2013 Isaac Newton medal of the Institute of Physics
Sir John Pendry, Blackett Laboratory, Imperial College London. For his seminal contributions to surface science, disordered systems and photonics.
John Pendry has made seminal contributions to the theory of surfaces and of low energy electron diffraction, but his most recent work has probably had the greatest impact scientifically and certainly on the public imagination. He has introduced a new class of materials, metamaterials, whose electromagnetic properties depend on their internal structure rather than their chemical constitution. They expand massively the material parameters available throughout the electromagnetic spectrum from the visible down to DC fields. Pendry’s ‘perfect lens’ is a remarkable example of the revolutionary nature of metamaterials, with its resolution limited only by the perfection of manufacture and not by the wavelength. His most recent innovation of ‘transformation optics’ has been extensively deployed to design metamaterial devices, most famously the invention of a ‘cloak of invisibility’ that has attracted worldwide public interest.
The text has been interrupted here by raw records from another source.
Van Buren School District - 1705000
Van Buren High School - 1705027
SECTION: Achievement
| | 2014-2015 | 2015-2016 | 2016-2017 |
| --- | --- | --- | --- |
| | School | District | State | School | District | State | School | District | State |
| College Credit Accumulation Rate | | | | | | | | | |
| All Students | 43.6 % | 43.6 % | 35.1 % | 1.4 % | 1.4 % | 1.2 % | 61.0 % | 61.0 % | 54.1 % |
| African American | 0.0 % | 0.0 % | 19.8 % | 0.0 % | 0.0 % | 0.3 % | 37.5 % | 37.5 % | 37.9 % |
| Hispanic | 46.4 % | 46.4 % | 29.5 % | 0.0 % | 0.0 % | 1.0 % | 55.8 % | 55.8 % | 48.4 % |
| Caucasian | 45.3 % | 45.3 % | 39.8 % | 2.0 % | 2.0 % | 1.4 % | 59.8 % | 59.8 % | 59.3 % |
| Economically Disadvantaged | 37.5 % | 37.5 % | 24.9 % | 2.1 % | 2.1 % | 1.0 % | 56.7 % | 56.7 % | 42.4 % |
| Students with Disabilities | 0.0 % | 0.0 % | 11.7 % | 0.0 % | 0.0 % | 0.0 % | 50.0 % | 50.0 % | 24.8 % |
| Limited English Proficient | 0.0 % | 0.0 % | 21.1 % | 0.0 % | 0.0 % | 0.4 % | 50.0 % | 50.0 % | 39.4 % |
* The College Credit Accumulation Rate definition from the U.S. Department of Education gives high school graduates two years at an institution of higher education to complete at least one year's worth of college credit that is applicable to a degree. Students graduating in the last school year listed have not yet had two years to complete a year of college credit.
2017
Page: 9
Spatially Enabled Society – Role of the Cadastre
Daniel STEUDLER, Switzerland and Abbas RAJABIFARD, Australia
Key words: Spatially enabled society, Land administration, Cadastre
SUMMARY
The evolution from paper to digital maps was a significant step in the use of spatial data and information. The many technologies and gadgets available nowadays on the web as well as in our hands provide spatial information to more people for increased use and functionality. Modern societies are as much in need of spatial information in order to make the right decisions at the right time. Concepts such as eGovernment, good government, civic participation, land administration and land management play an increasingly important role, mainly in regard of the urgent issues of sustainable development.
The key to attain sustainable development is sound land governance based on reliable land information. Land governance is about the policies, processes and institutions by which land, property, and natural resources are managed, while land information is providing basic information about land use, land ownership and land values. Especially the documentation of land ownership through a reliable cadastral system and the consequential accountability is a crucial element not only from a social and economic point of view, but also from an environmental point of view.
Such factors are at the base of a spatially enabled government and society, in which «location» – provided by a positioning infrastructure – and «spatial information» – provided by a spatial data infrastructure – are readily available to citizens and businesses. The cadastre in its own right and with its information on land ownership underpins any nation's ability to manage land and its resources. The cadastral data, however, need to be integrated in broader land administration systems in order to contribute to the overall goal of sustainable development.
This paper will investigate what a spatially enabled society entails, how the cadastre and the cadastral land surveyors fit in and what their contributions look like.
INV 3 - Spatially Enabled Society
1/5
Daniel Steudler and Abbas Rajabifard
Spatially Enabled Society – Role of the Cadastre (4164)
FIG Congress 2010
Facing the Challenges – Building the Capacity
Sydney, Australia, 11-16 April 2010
Metamaterials have enabled the phenomenon of negative refraction to be realised in practice. Negative refraction was postulated decades earlier by Veselago, but no examples were ever found in nature. Pendry showed how a metamaterial could be constructed that would display negative refraction. Moreover, he discovered that a lens manufactured from negatively refracting material would circumvent Abbé’s diffraction limit to spatial resolution, which has stood for more than a century. In this way he gave the first prescription for a ‘perfect lens’. Transformation optics has similarities to the general theory of relativity and gives the metamaterial specifications required to rearrange electromagnetic field configurations at will. It does this by representing the field distortions as a warping of the space in which they exist. In its simplest form the theory shows how we can direct field lines around a given obstacle and thus provide a ‘cloak of invisibility’.